**WORK TO COMPLETE**: Edit the items in the part that opens with the line containing "example: 15.5 cm" and closes with the line containing "The ruler reads 3 cm" by replacing "photograph" with "image" and leaving everything else unchanged. Return only those lines, without the pictures.

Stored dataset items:
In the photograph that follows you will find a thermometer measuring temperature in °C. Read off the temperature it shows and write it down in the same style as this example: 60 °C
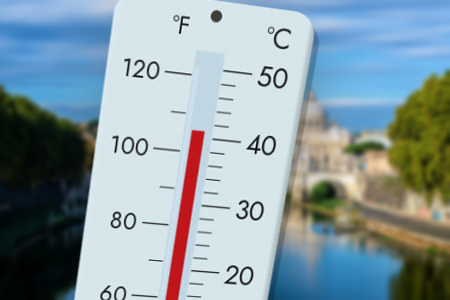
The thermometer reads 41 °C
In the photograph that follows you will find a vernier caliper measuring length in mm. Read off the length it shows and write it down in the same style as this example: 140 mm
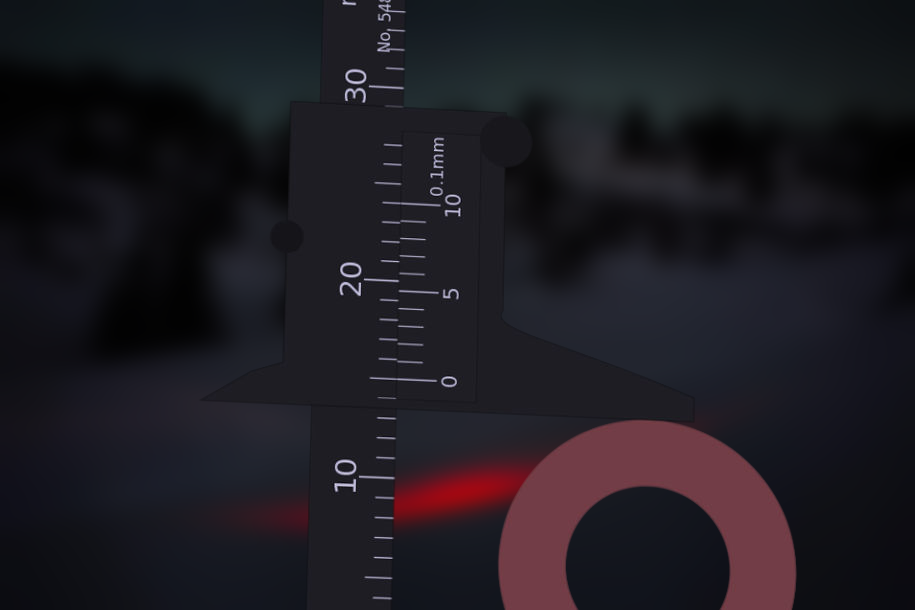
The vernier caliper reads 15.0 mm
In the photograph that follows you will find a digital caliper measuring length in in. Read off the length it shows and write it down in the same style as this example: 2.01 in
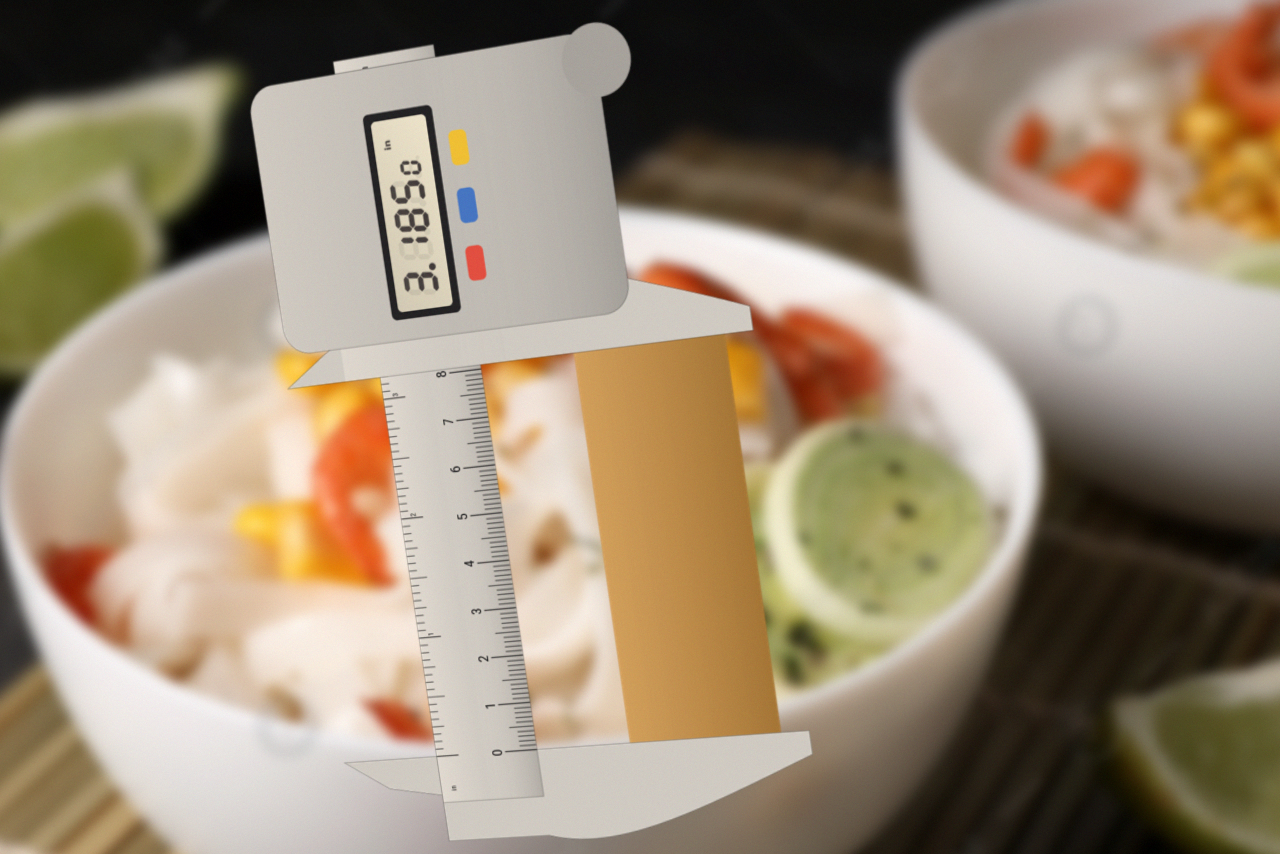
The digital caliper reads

==

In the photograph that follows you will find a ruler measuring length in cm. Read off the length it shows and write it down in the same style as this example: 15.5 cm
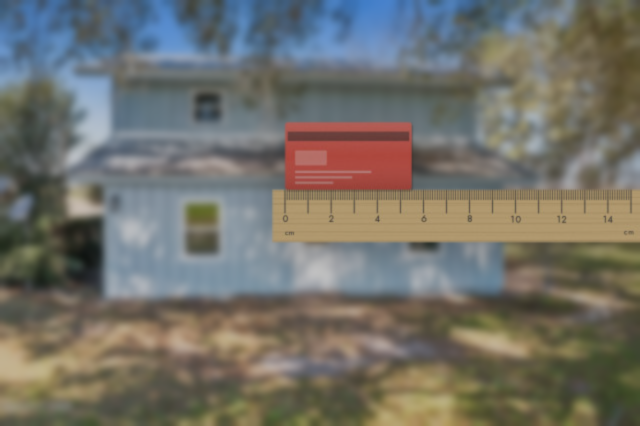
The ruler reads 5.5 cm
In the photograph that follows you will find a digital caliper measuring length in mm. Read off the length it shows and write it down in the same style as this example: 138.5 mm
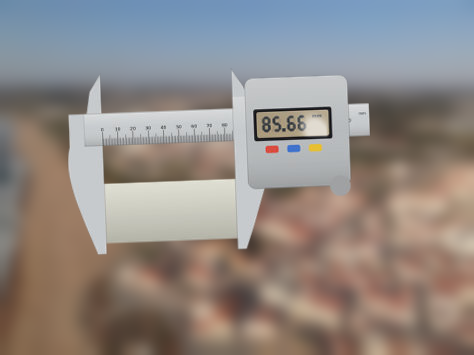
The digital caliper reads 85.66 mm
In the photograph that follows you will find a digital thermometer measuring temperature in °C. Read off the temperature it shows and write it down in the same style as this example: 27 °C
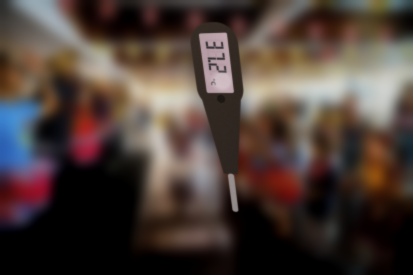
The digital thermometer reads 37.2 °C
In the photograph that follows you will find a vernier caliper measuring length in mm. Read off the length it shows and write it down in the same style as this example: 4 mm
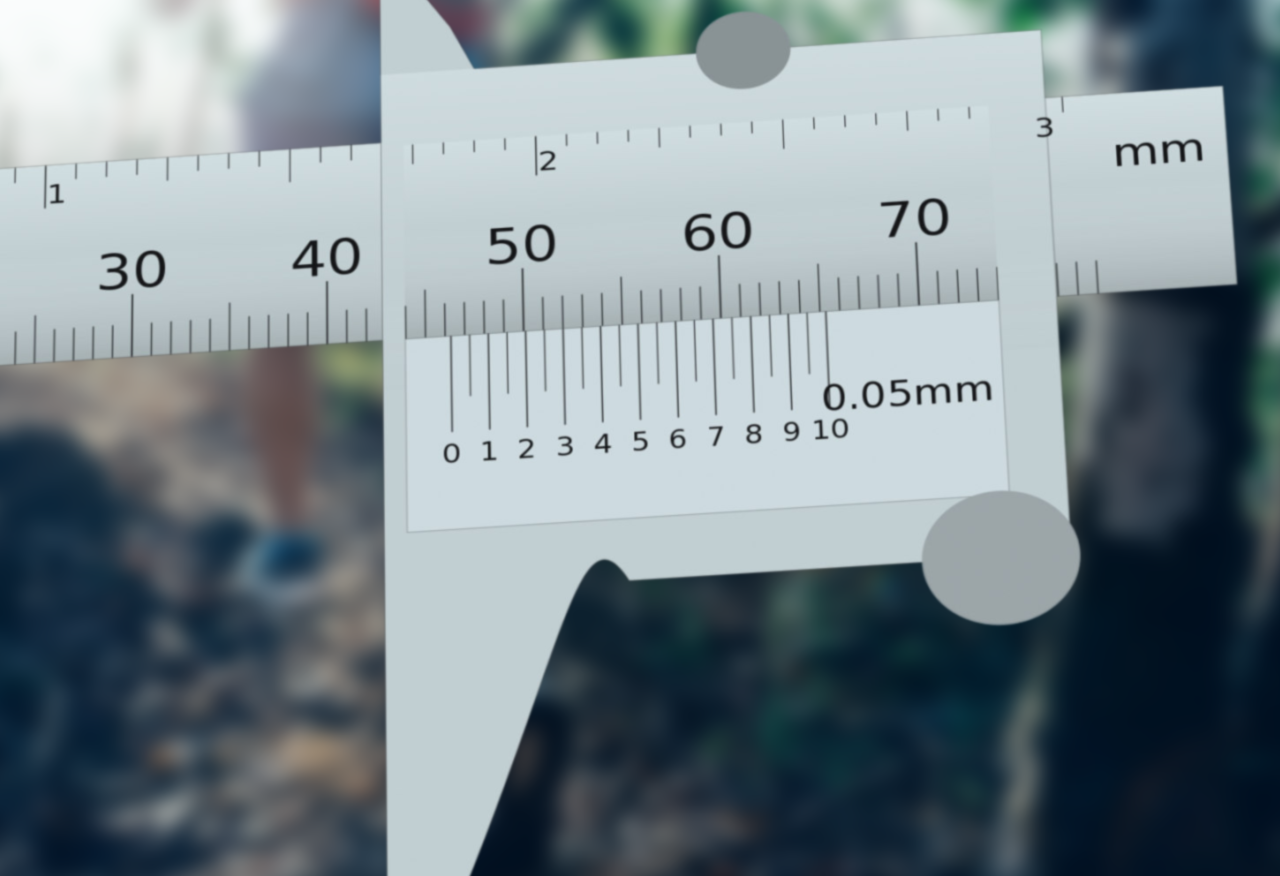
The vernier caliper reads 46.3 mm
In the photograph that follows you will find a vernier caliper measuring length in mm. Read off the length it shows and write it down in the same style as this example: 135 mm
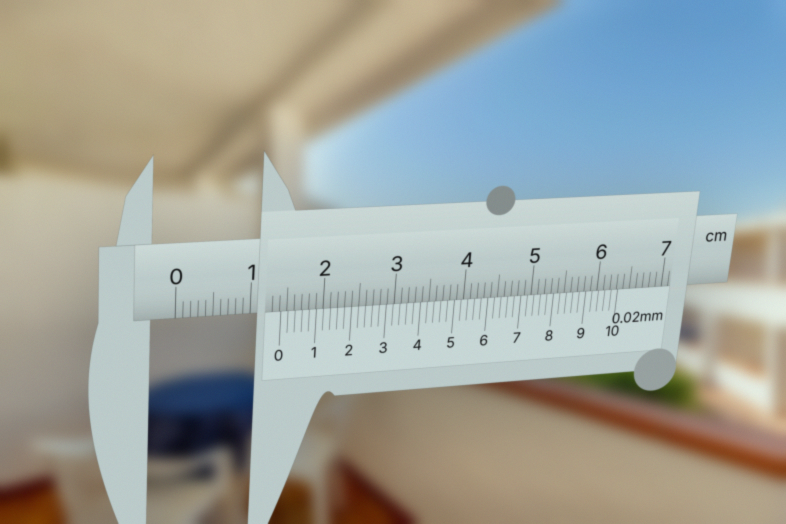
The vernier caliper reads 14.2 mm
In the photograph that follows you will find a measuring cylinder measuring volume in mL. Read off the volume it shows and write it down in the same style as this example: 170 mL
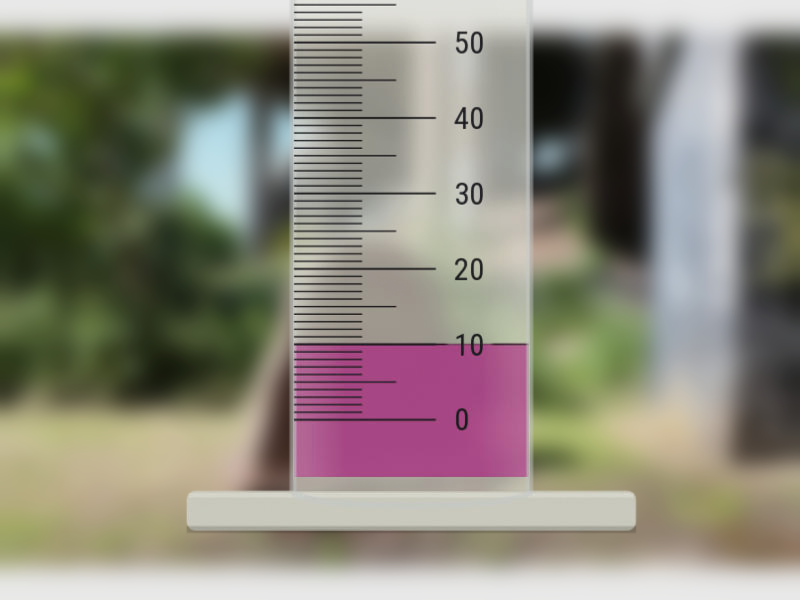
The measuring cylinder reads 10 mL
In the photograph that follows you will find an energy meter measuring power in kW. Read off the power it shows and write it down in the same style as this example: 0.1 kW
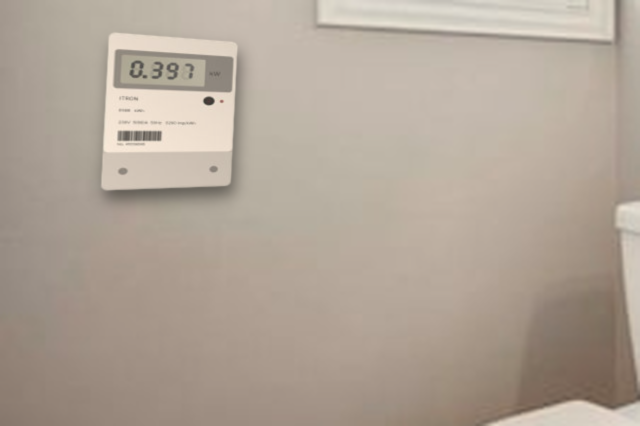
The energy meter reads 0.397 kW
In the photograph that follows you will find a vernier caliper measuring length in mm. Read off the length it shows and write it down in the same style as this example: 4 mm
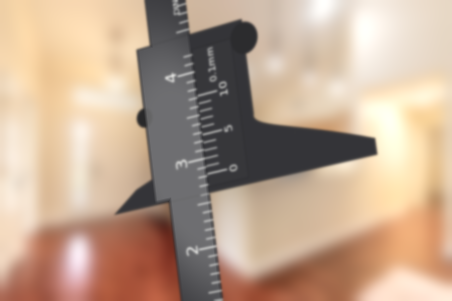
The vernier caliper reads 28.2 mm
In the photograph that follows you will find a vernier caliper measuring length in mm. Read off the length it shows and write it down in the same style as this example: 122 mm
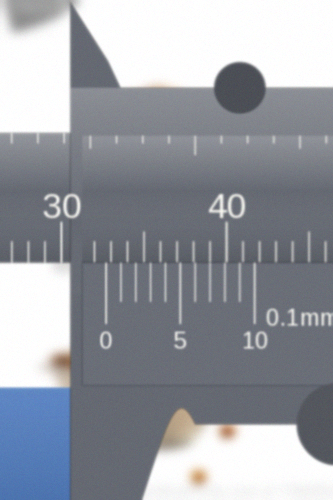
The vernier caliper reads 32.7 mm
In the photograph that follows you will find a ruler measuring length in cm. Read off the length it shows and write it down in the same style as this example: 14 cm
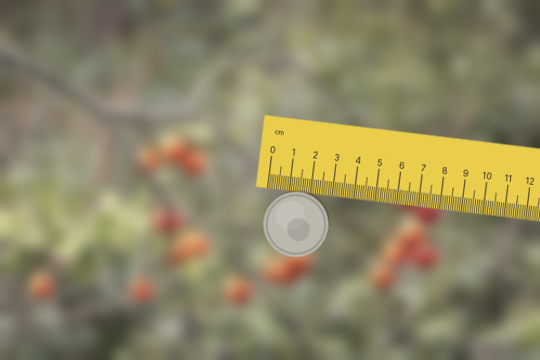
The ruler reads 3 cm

...

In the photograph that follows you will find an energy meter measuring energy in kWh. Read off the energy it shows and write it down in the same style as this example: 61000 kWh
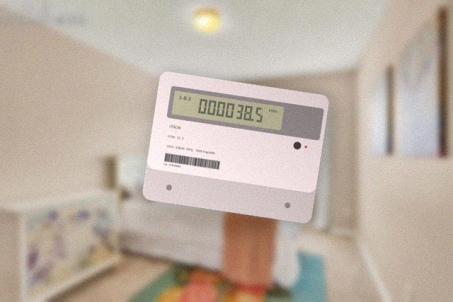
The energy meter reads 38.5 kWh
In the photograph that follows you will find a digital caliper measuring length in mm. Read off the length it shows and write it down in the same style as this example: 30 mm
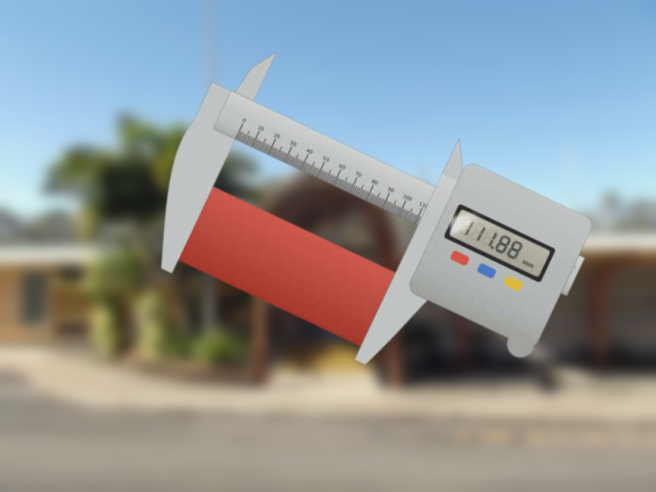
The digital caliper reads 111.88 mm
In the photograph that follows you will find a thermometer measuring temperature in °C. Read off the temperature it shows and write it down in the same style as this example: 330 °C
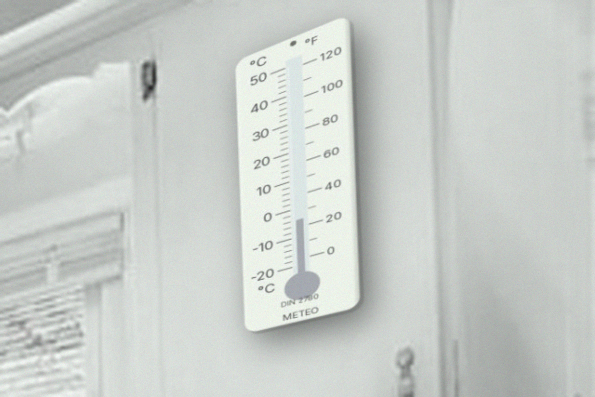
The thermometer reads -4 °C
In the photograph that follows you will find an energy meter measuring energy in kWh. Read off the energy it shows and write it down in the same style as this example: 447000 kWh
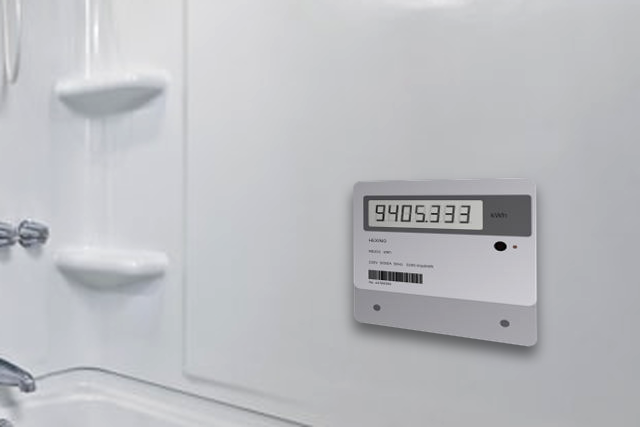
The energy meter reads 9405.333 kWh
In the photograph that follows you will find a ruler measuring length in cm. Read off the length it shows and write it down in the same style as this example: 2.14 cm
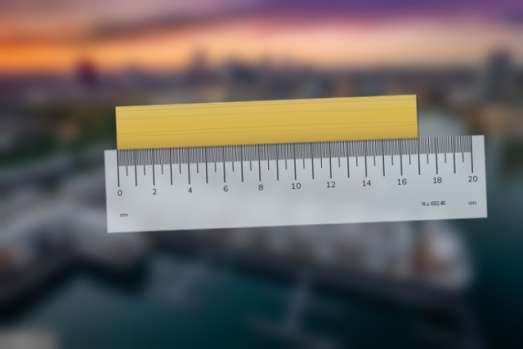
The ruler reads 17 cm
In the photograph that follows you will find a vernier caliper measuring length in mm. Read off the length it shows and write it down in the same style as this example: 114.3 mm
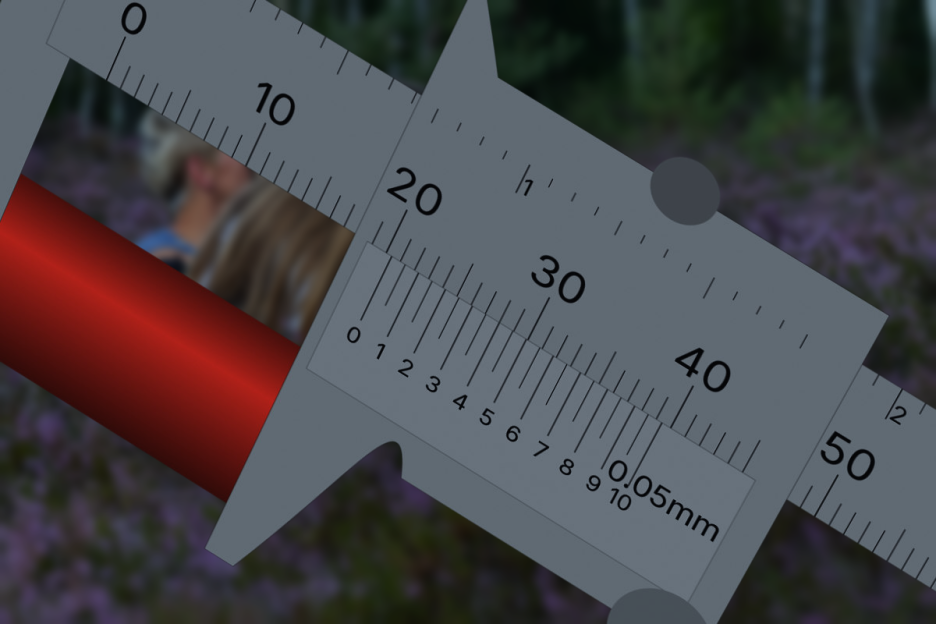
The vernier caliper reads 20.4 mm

**RESPONSE AREA**:
In the image that follows you will find a ruler measuring length in cm. Read off the length it shows and write it down in the same style as this example: 15.5 cm
The ruler reads 5.5 cm
In the image that follows you will find a digital caliper measuring length in mm. Read off the length it shows and write it down in the same style as this example: 138.5 mm
The digital caliper reads 85.66 mm
In the image that follows you will find a digital thermometer measuring temperature in °C. Read off the temperature it shows and write it down in the same style as this example: 27 °C
The digital thermometer reads 37.2 °C
In the image that follows you will find a vernier caliper measuring length in mm. Read off the length it shows and write it down in the same style as this example: 4 mm
The vernier caliper reads 46.3 mm
In the image that follows you will find a vernier caliper measuring length in mm. Read off the length it shows and write it down in the same style as this example: 135 mm
The vernier caliper reads 14.2 mm
In the image that follows you will find a measuring cylinder measuring volume in mL. Read off the volume it shows and write it down in the same style as this example: 170 mL
The measuring cylinder reads 10 mL
In the image that follows you will find an energy meter measuring power in kW. Read off the power it shows and write it down in the same style as this example: 0.1 kW
The energy meter reads 0.397 kW
In the image that follows you will find a vernier caliper measuring length in mm. Read off the length it shows and write it down in the same style as this example: 4 mm
The vernier caliper reads 28.2 mm
In the image that follows you will find a vernier caliper measuring length in mm. Read off the length it shows and write it down in the same style as this example: 122 mm
The vernier caliper reads 32.7 mm
In the image that follows you will find a ruler measuring length in cm. Read off the length it shows and write it down in the same style as this example: 14 cm
The ruler reads 3 cm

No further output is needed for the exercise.